● **Your objective**
Leaving the pictures out, transcribe the records below exactly.

● **Given records**

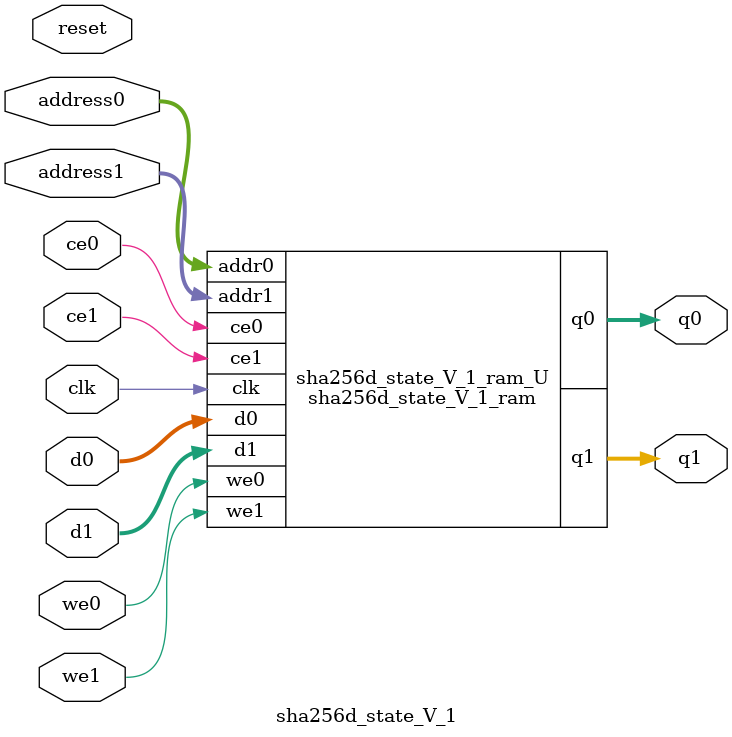
<source format=v>
`timescale 1 ns / 1 ps
module sha256d_state_V_1_ram (addr0, ce0, d0, we0, q0, addr1, ce1, d1, we1, q1,  clk);

parameter DWIDTH = 32;
parameter AWIDTH = 3;
parameter MEM_SIZE = 8;

input[AWIDTH-1:0] addr0;
input ce0;
input[DWIDTH-1:0] d0;
input we0;
output reg[DWIDTH-1:0] q0;
input[AWIDTH-1:0] addr1;
input ce1;
input[DWIDTH-1:0] d1;
input we1;
output reg[DWIDTH-1:0] q1;
input clk;

(* ram_style = "block" *)reg [DWIDTH-1:0] ram[0:MEM_SIZE-1];




always @(posedge clk)  
begin 
    if (ce0) begin
        if (we0) 
            ram[addr0] <= d0; 
        q0 <= ram[addr0];
    end
end


always @(posedge clk)  
begin 
    if (ce1) begin
        if (we1) 
            ram[addr1] <= d1; 
        q1 <= ram[addr1];
    end
end


endmodule

`timescale 1 ns / 1 ps
module sha256d_state_V_1(
    reset,
    clk,
    address0,
    ce0,
    we0,
    d0,
    q0,
    address1,
    ce1,
    we1,
    d1,
    q1);

parameter DataWidth = 32'd32;
parameter AddressRange = 32'd8;
parameter AddressWidth = 32'd3;
input reset;
input clk;
input[AddressWidth - 1:0] address0;
input ce0;
input we0;
input[DataWidth - 1:0] d0;
output[DataWidth - 1:0] q0;
input[AddressWidth - 1:0] address1;
input ce1;
input we1;
input[DataWidth - 1:0] d1;
output[DataWidth - 1:0] q1;



sha256d_state_V_1_ram sha256d_state_V_1_ram_U(
    .clk( clk ),
    .addr0( address0 ),
    .ce0( ce0 ),
    .we0( we0 ),
    .d0( d0 ),
    .q0( q0 ),
    .addr1( address1 ),
    .ce1( ce1 ),
    .we1( we1 ),
    .d1( d1 ),
    .q1( q1 ));

endmodule


</source>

● **Solution to this task**
<source format=v>
`timescale 1 ns / 1 ps
module sha256d_state_V_1_ram (addr0, ce0, d0, we0, q0, addr1, ce1, d1, we1, q1,  clk);

parameter DWIDTH = 32;
parameter AWIDTH = 3;
parameter MEM_SIZE = 8;

input[AWIDTH-1:0] addr0;
input ce0;
input[DWIDTH-1:0] d0;
input we0;
output reg[DWIDTH-1:0] q0;
input[AWIDTH-1:0] addr1;
input ce1;
input[DWIDTH-1:0] d1;
input we1;
output reg[DWIDTH-1:0] q1;
input clk;

(* ram_style = "block" *)reg [DWIDTH-1:0] ram[0:MEM_SIZE-1];




always @(posedge clk)  
begin 
    if (ce0) begin
        if (we0) 
            ram[addr0] <= d0; 
        q0 <= ram[addr0];
    end
end


always @(posedge clk)  
begin 
    if (ce1) begin
        if (we1) 
            ram[addr1] <= d1; 
        q1 <= ram[addr1];
    end
end


endmodule

`timescale 1 ns / 1 ps
module sha256d_state_V_1(
    reset,
    clk,
    address0,
    ce0,
    we0,
    d0,
    q0,
    address1,
    ce1,
    we1,
    d1,
    q1);

parameter DataWidth = 32'd32;
parameter AddressRange = 32'd8;
parameter AddressWidth = 32'd3;
input reset;
input clk;
input[AddressWidth - 1:0] address0;
input ce0;
input we0;
input[DataWidth - 1:0] d0;
output[DataWidth - 1:0] q0;
input[AddressWidth - 1:0] address1;
input ce1;
input we1;
input[DataWidth - 1:0] d1;
output[DataWidth - 1:0] q1;



sha256d_state_V_1_ram sha256d_state_V_1_ram_U(
    .clk( clk ),
    .addr0( address0 ),
    .ce0( ce0 ),
    .we0( we0 ),
    .d0( d0 ),
    .q0( q0 ),
    .addr1( address1 ),
    .ce1( ce1 ),
    .we1( we1 ),
    .d1( d1 ),
    .q1( q1 ));

endmodule


</source>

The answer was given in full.